Il coach del Pistoia Basket: «Non sono mai stato un tifoso delle pause: per me la sosta dovrebbe esserci solo a Natale. Alcune squadre staccano addirittura la spina prendendosi una pausa dal lavoro, noi non lo abbiamo fatto»
Terminati gli impegni delle varie Nazionali (con quella azzurra che ha rimandato a febbraio la qualificazione ai prossimi Mondiali, ndr), si torna a parlare di campionato. Per il Pistoia Basket all’orizzonte c’è l’impegno casalingo contro Brescia, in programma per domenica 9 dicembre alle ore 12. Per preparare la sfida, i biancorossi non si sono concessi neppure un giorno di stacco durante la scorsa settimana, nonostante la sosta della Serie A. Una scelta fortemente voluta da coach Alessandro Ramagli.
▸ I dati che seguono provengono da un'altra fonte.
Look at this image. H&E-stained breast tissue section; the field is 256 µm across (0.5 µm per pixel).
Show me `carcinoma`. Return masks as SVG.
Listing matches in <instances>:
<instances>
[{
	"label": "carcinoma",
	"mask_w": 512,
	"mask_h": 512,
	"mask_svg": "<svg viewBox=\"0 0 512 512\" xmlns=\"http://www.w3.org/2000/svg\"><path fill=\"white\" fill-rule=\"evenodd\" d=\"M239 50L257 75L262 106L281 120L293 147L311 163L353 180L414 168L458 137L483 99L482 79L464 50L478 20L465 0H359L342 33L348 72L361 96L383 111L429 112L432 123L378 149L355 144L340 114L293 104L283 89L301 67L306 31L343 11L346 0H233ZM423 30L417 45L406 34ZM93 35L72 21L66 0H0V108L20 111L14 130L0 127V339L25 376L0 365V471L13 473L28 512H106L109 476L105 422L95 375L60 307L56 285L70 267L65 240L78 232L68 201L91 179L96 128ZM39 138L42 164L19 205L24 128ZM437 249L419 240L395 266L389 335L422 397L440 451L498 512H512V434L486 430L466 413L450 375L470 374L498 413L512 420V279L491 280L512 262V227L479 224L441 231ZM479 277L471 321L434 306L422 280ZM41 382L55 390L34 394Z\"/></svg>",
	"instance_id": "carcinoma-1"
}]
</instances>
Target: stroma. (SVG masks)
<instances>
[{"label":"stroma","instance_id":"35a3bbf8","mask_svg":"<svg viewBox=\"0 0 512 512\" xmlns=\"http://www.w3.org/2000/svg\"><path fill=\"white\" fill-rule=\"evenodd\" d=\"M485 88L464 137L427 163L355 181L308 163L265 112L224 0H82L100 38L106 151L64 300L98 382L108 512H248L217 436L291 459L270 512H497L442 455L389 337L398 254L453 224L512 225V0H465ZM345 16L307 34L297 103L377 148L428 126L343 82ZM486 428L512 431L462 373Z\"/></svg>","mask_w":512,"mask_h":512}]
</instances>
«Non sono mai stato un tifoso delle pause: per me la sosta dovrebbe esserci solo a Natale – racconta l’allenatore biancorosso in un’intervista alla Nazione – Le pause non aiutano mai, tolgono la routine del lavoro e si abbassano i giri del motore. Alcune squadre staccano addirittura la spina prendendosi una pausa dal lavoro, noi non lo abbiamo fatto e siamo rimasti in palestra per non rompere la continuità. Avevamo anche fissato un’amichevole, che poi è saltata all’ultimo, proprio per mantenere il ritmo partita».
Il bicchiere comunque resta mezzo pieno: oltre all’inserimento di Gladness, sia Kerron Johnson che Krubally si sono potuti rimettere al 100% dai rispettivi problemi fisici. La speranza adesso è che contro Brescia, il Pistoia Basket possa riprendere il discorso da dove l’aveva lasciato, ossia da quelle due vittorie consecutive che hanno permesso all’Oriora di salutare l’ultima posizione in solitaria.